Most things in art are mysterious and ideas come from who knows where. The best answer I have is that I am knitter so it is a language that is familiar to me, so perhaps it was a natural next step in expression. The best part about it is that knitting and cross-stitch could be considered a thousand little gestures. So it starts with copying one gesture, which is all about immediacy and reaction, with a gesture painting made up of a hundred tiny gestures, which is the opposite of a reaction though still authentic. These knitted paintings end up talking about authenticity in a different way, in terms of commitment and a level of discipline. I really enjoy the irony of it all. When it occurred to me to make knitted copies of the significant gesture paintings my immediate reaction was to laugh, and it is funny, it’s a funny way to think about them.


WHO TAUGHT YOU TO KNIT?

I think my mom taught me to knit. Although my mom isn’t sure because years later I taught her how to knit. I was really sick and had a bad fever and couldn’t read or watch TV, so to pass the time my mom showed me the basic knit stitch and I think I knitted that thing for years, until I was a teenager. And then I learned how to knit a scarf.


TELL ME ABOUT YOUR KNITTING BOOKS.

Right now I am in the middle of the reversible knitting book where there are a bunch of patters where everything is reversible, there is no wrong side just two different right sides and sometimes two same right sides. It’s also this amazing stitch dictionary that has all these crazy lace stitch patterns where you can make folded fabric which allows for the fabric to become almost 3 dimensional. It’s a pretty exciting knitting book.
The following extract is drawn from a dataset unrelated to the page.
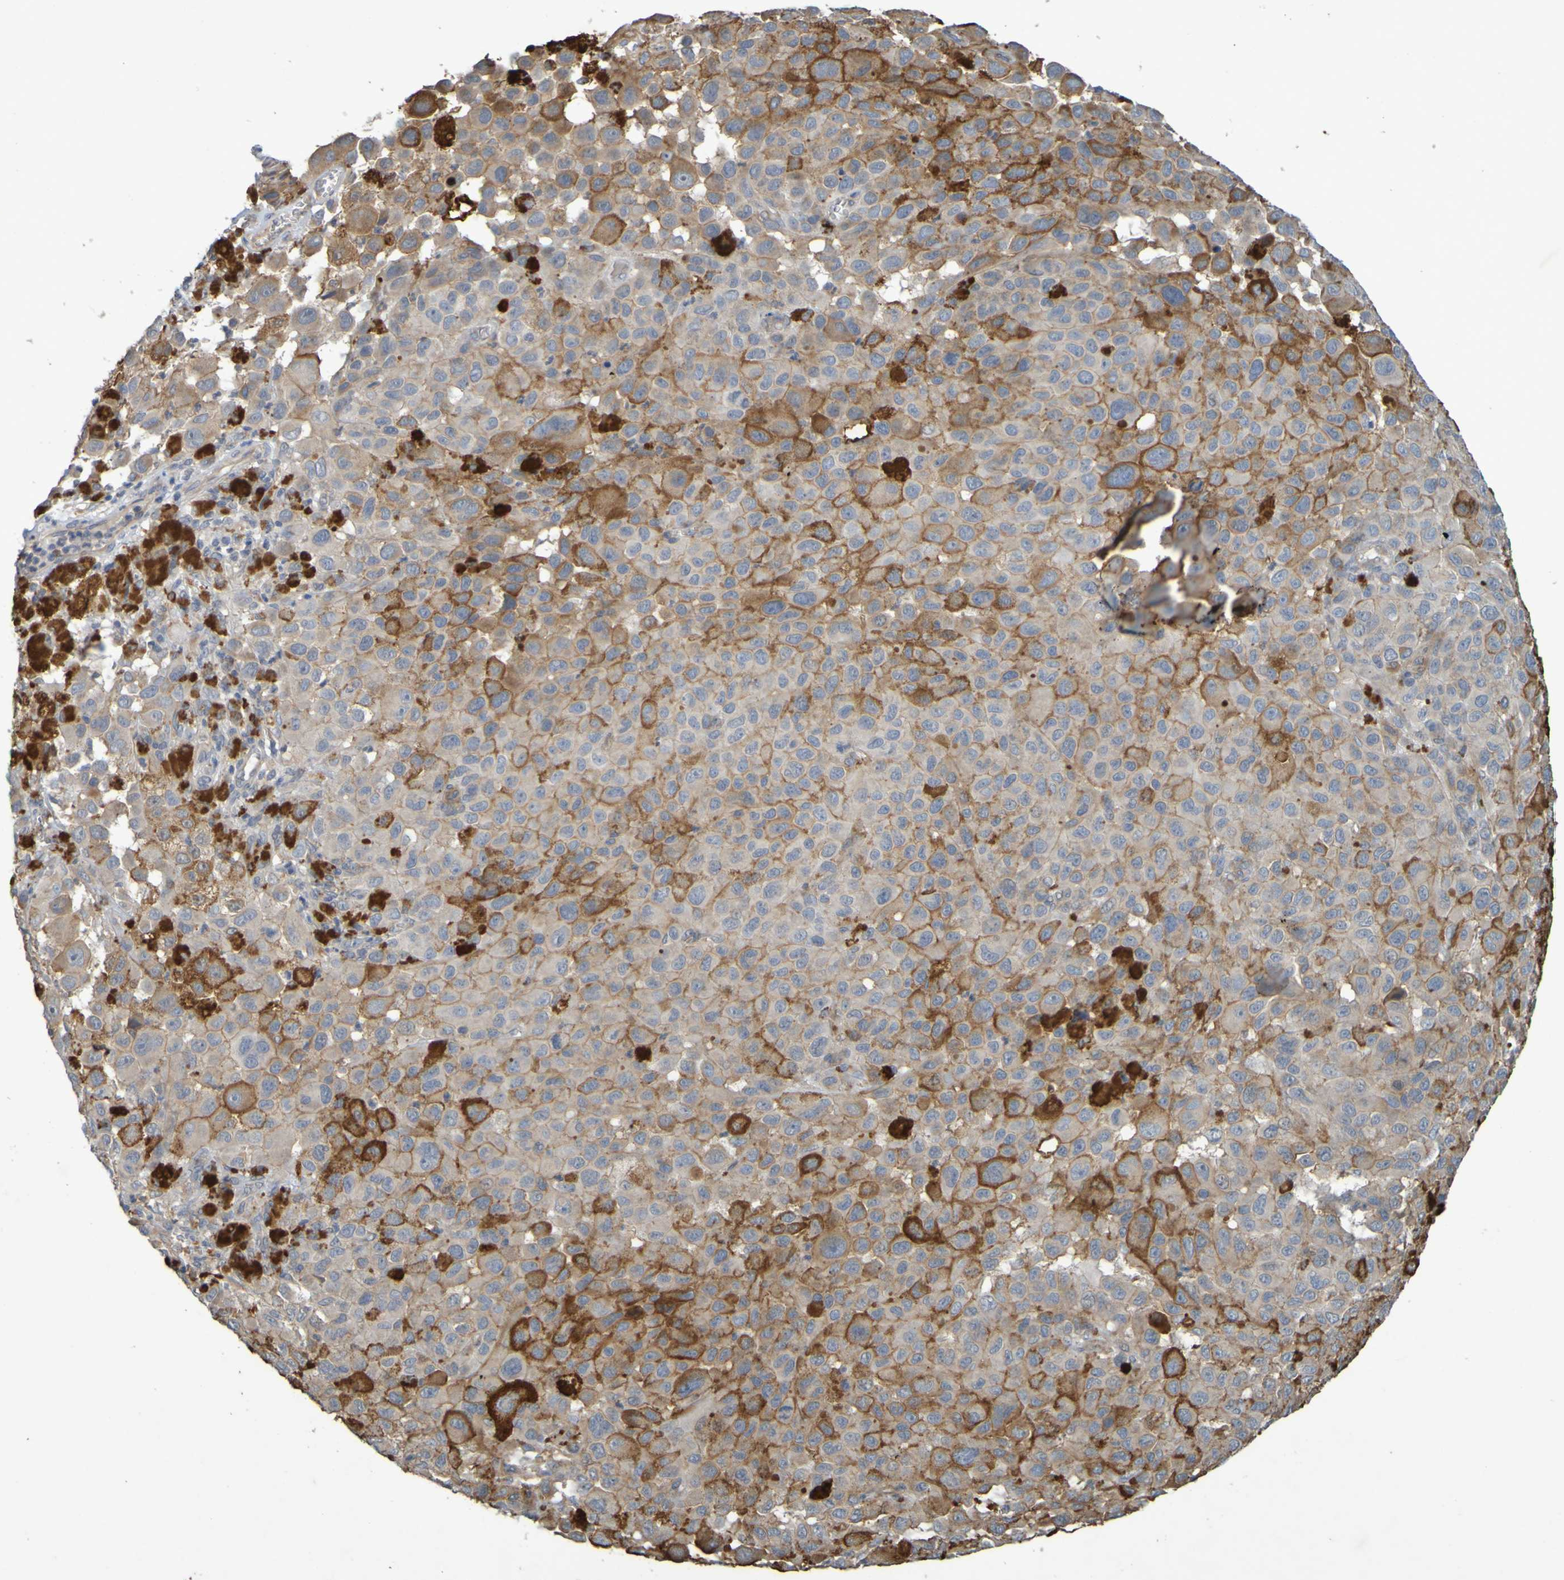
{"staining": {"intensity": "moderate", "quantity": "25%-75%", "location": "cytoplasmic/membranous"}, "tissue": "melanoma", "cell_type": "Tumor cells", "image_type": "cancer", "snomed": [{"axis": "morphology", "description": "Malignant melanoma, NOS"}, {"axis": "topography", "description": "Skin"}], "caption": "DAB (3,3'-diaminobenzidine) immunohistochemical staining of melanoma demonstrates moderate cytoplasmic/membranous protein positivity in approximately 25%-75% of tumor cells.", "gene": "B3GAT2", "patient": {"sex": "male", "age": 96}}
IS THERE ANY ARTIST'S WORK THAT YOU FEEL CONNECTED TO?

Someone I’m always looking at is Eva Hesse. She was a sculptor and used materials like resin and string, and other industrial materials. She also made weird drawings that were very sculptural; they were more like reliefs than drawings. I am always interested in her because she was and is super imaginative, what she did with materials, the way she would just make them do whatever she envisioned is exciting. She just seemed to be detached from any discourse that was going on around her and created what she needed to create. She still seems ahead of her time.